◆ **Provided records**

# # # #

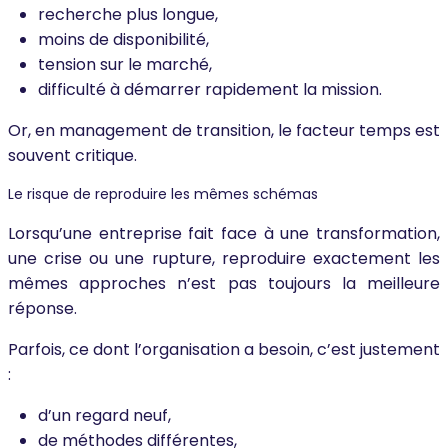
recherche plus longue,
moins de disponibilité,
tension sur le marché,
difficulté à démarrer rapidement la mission.
Or, en management de transition, le facteur temps est
souvent critique.
Le risque de reproduire les mêmes schémas
Lorsqu’une entreprise fait face à une transformation,
une crise ou une rupture, reproduire exactement les
mêmes approches n’est pas toujours la meilleure
réponse.
Parfois, ce dont l’organisation a besoin, c’est justement
:
d’un regard neuf,
de méthodes différentes,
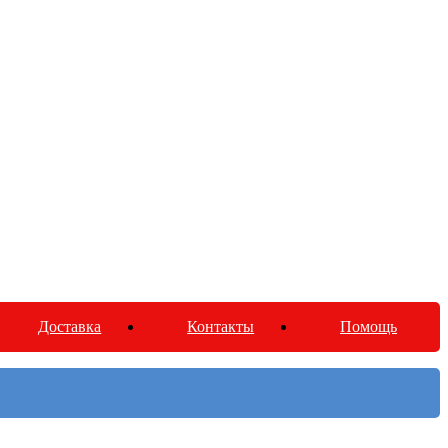
Доставка
Контакты
Помощь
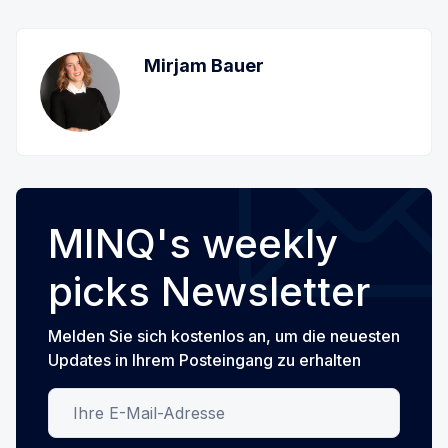
Mirjam Bauer
MINQ's weekly
picks Newsletter
Melden Sie sich kostenlos an, um die neuesten
Updates in Ihrem Posteingang zu erhalten
Ihre E-Mail-Adresse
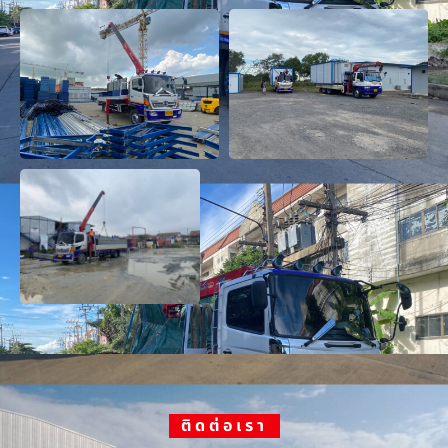
ติดต่อเรา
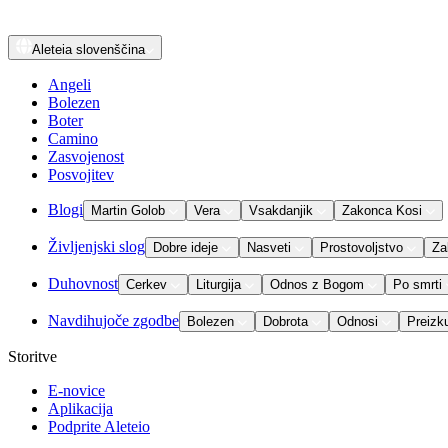
Aleteia
slovenščina
Angeli
Bolezen
Boter
Camino
Zasvojenost
Posvojitev
Blogi
Martin Golob
Vera
Vsakdanjik
Zakonca Kosi
Življenjski slog
Dobre ideje
Nasveti
Prostovoljstvo
Za
Duhovnost
Cerkev
Liturgija
Odnos z Bogom
Po smrti
Navdihujoče zgodbe
Bolezen
Dobrota
Odnosi
Preizk
Storitve
E-novice
Aplikacija
Podprite Aleteio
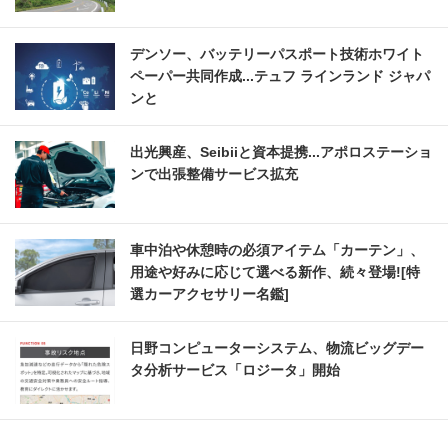
デンソー、バッテリーパスポート技術ホワイト
ペーパー共同作成...テュフ ラインランド ジャパ
ンと
出光興産、Seibiiと資本提携...アポロステーショ
ンで出張整備サービス拡充
車中泊や休憩時の必須アイテム「カーテン」、
用途や好みに応じて選べる新作、続々登場![特
選カーアクセサリー名鑑]
日野コンピューターシステム、物流ビッグデー
タ分析サービス「ロジータ」開始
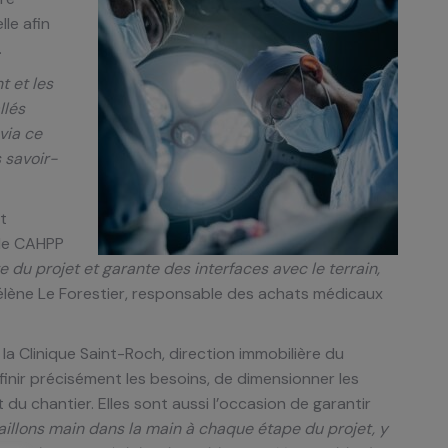
le afin
.
t et les
lés
via ce
s savoir-
t
 de CAHPP
e du projet et garante des interfaces avec le terrain,
élène Le Forestier, responsable des achats médicaux
la Clinique Saint-Roch, direction immobilière du
inir précisément les besoins, de dimensionner les
du chantier. Elles sont aussi l’occasion de garantir
illons main dans la main à chaque étape du projet, y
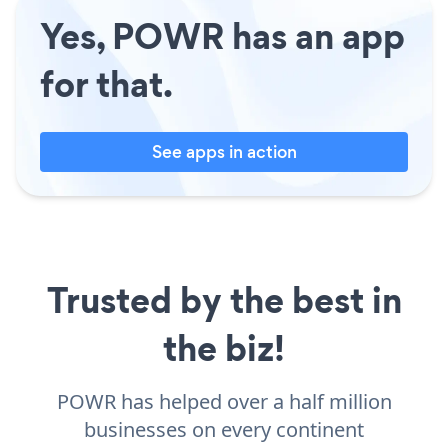
Yes, POWR has an app
for that.
See apps in action
Trusted by the best in
the biz!
POWR has helped over a half million
businesses on every continent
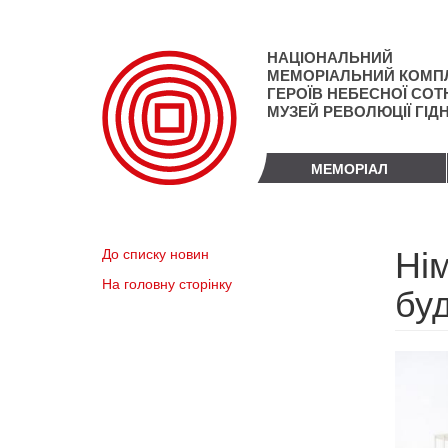
Перейти
до
основного
НАЦІОНАЛЬНИЙ
матеріалу
МЕМОРІАЛЬНИЙ КОМП
ГЕРОЇВ НЕБЕСНОЇ СОТН
МУЗЕЙ РЕВОЛЮЦІЇ ГІД
МЕМОРІАЛ
Нім
До списку новин
На головну сторінку
бу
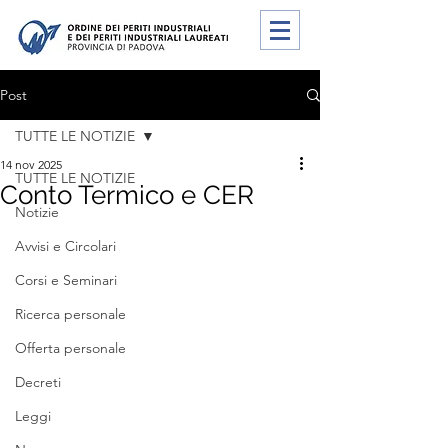
Post
TUTTE LE NOTIZIE
14 nov 2025
TUTTE LE NOTIZIE
Conto Termico e CER
Notizie
Avvisi e Circolari
Corsi e Seminari
Ricerca personale
Offerta personale
Decreti
Leggi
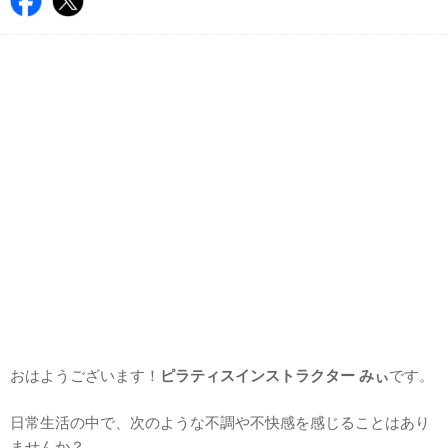
おはようございます！
ピラティスインストラクター みぃ
です。
日常生活の中で、次のような不調や不快感を感じることはあり
ませんか？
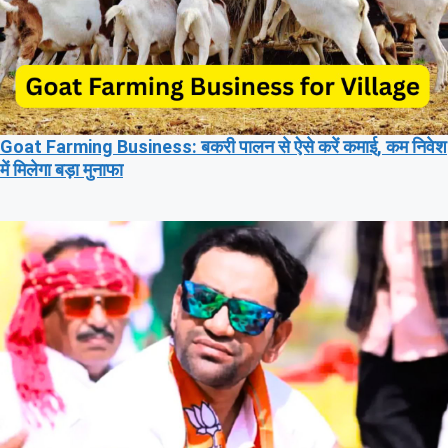
Goat Farming Business: बकरी पालन से ऐसे करें कमाई, कम निवेश
में मिलेगा बड़ा मुनाफा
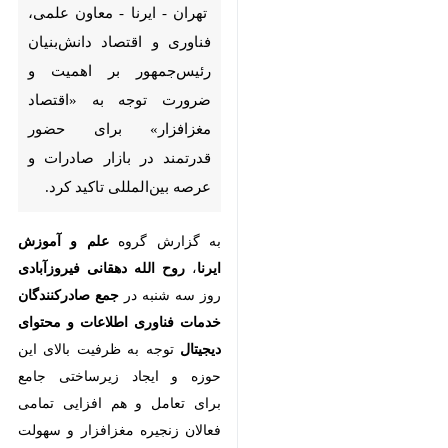
رئیس‌جمهور بر اهمیت و ضرورت
توجه به «اقتصاد مغزافزار» برای
حضور قدرتمند در بازار صادرات و
عرصه بین‌المللی تاکید کرد.
به گزارش گروه
علم و آموزش ایرنا
،
روح الله دهقانی فیروزآبادی
روز سه
شنبه در
جمع صادرکنندگان خدمات
فناوری اطلاعات و محتوای دیجیتال
توجه به ظرفیت بالای این حوزه و
ایجاد زیرساختی جامع برای تعامل و
هم افزایی تمامی فعالان زنجیره
مغزافزار و سهولت در حمایت و تامین
نیازهای این عرصه را ضروری دانست
♿︎
×
و افزود: باید یک کارگروه جامع
متشکل از تمامی فعالان توانمند حوزه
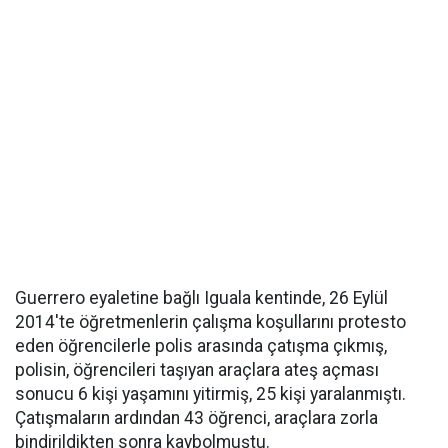
Guerrero eyaletine bağlı Iguala kentinde, 26 Eylül
2014'te öğretmenlerin çalışma koşullarını protesto
eden öğrencilerle polis arasında çatışma çıkmış,
polisin, öğrencileri taşıyan araçlara ateş açması
sonucu 6 kişi yaşamını yitirmiş, 25 kişi yaralanmıştı.
Çatışmaların ardından 43 öğrenci, araçlara zorla
bindirildikten sonra kaybolmuştu.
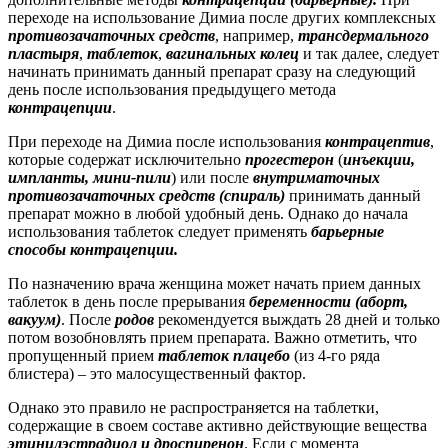
переходе на использование Димиа после других комплексных
противозачаточных средств
, например,
трансдермального
пластыря
,
таблеток
,
вагинальных колец
и так далее, следует
начинать принимать данный препарат сразу на следующий
день после использования предыдущего метода
контрацепции
.
При переходе на Димиа после использования
контрацептив
,
которые содержат исключительно
прогестерон
(
инъекции,
импланты, мини-пили
) или после
внутриматочных
противозачаточных средств (спираль)
принимать данный
препарат можно в любой удобный день. Однако до начала
использования таблеток следует применять
барьерные
способы контрацепции.
По назначению врача женщина может начать прием данных
таблеток в день после прерывания
беременности (аборт,
вакуум)
. После
родов
рекомендуется выждать 28 дней и только
потом возобновлять прием препарата. Важно отметить, что
пропущенный прием
таблеток плацебо
(из 4-го ряда
блистера) – это малосущественный фактор.
Однако это правило не распространяется на таблетки,
содержащие в своем составе активно действующие вещества
этинилэстрадиол и дроспиренон
. Если с момента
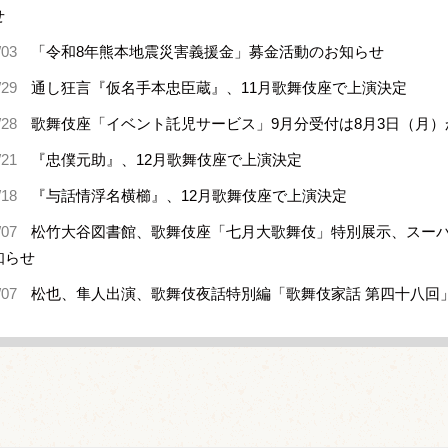
せ
/03
「令和8年熊本地震災害義援金」募金活動のお知らせ
/29
通し狂言『仮名手本忠臣蔵』、11月歌舞伎座で上演決定
/28
歌舞伎座「イベント託児サービス」9月分受付は8月3日（月）
/21
『忠僕元助』、12月歌舞伎座で上演決定
/18
『与話情浮名横櫛』、12月歌舞伎座で上演決定
/07
松竹大谷図書館、歌舞伎座「七月大歌舞伎」特別展示、スー
知らせ
/07
松也、隼人出演、歌舞伎夜話特別編「歌舞伎家話 第四十八回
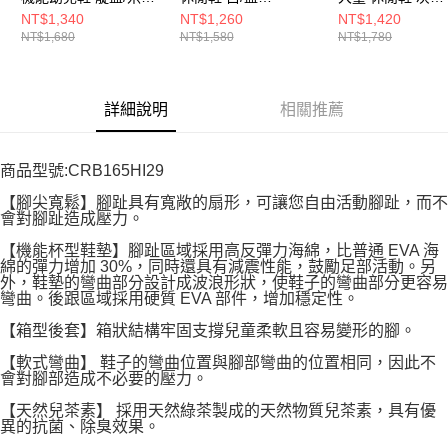
CRB165HI25
MSTWB115
MSCNC4137
NT$1,340
NT$1,260
NT$1,420
NT$1,680
NT$1,580
NT$1,780
詳細說明
相關推薦
商品型號:CRB165HI29
【腳尖寬鬆】腳趾具有寬敞的扇形，可讓您自由活動腳趾，而不
會對腳趾造成壓力。
【機能杯型鞋墊】腳趾區域採用高反彈力海綿，比普通 EVA 海
綿的彈力增加 30%，同時還具有減震性能，鼓勵足部活動。另
外，鞋墊的彎曲部分設計成波浪形狀，使鞋子的彎曲部分更容易
彎曲。後跟區域採用硬質 EVA 部件，增加穩定性。
【箱型後套】箱狀結構牢固支撐兒童柔軟且容易變形的腳。
【軟式彎曲】 鞋子的彎曲位置與腳部彎曲的位置相同，因此不
會對腳部造成不必要的壓力。
【天然兒茶素】 採用天然綠茶製成的天然物質兒茶素，具有優
異的抗菌、除臭效果。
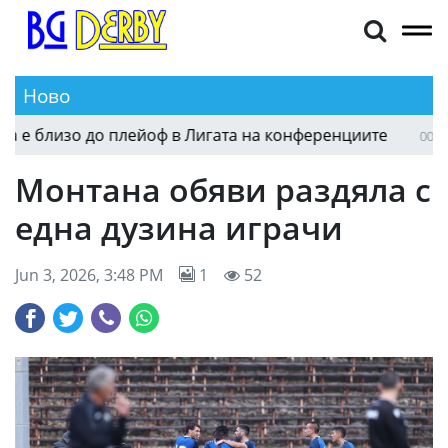
Ново
 близо до плейоф в Лигата на конференциите
Б
00:54
Монтана обяви раздяла с
една дузина играчи
Jun 3, 2026, 3:48 PM
1
52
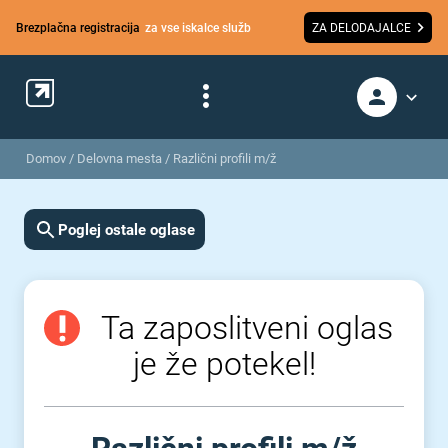
Brezplačna registracija
za vse iskalce služb
ZA DELODAJALCE
Domov
/
Delovna mesta
/
Različni profili m/ž
Poglej ostale oglase
Ta zaposlitveni oglas
je že potekel!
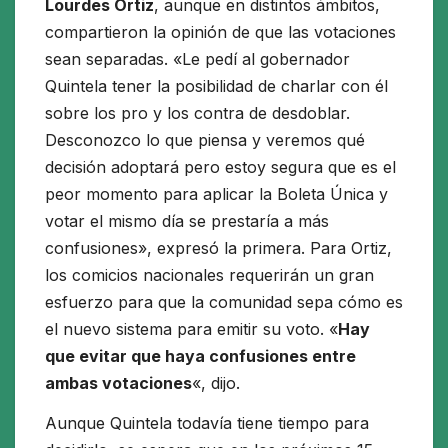
Lourdes Ortiz
, aunque en distintos ámbitos,
compartieron la opinión de que las votaciones
sean separadas. «Le pedí al gobernador
Quintela tener la posibilidad de charlar con él
sobre los pro y los contra de desdoblar.
Desconozco lo que piensa y veremos qué
decisión adoptará pero estoy segura que es el
peor momento para aplicar la Boleta Única y
votar el mismo día se prestaría a más
confusiones», expresó la primera. Para Ortiz,
los comicios nacionales requerirán un gran
esfuerzo para que la comunidad sepa cómo es
el nuevo sistema para emitir su voto. «
Hay
que evitar que haya confusiones entre
ambas votaciones
«, dijo.
Aunque Quintela todavía tiene tiempo para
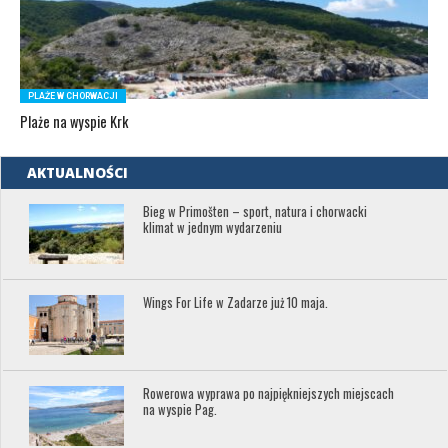
PLAŻE W CHORWACJI
Plaże na wyspie Krk
AKTUALNOŚCI
Bieg w Primošten – sport, natura i chorwacki
klimat w jednym wydarzeniu
Wings For Life w Zadarze już 10 maja.
Rowerowa wyprawa po najpiękniejszych miejscach
na wyspie Pag.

# # # #

◆ **Request**
Print the stretch of the data from the line containing "Brezplačna registracija" through the line containing "je že potekel!", keeping every line unchanged.

◆ **Answer section**
Brezplačna registracija
za vse iskalce služb
ZA DELODAJALCE
Domov
/
Delovna mesta
/
Različni profili m/ž
Poglej ostale oglase
Ta zaposlitveni oglas
je že potekel!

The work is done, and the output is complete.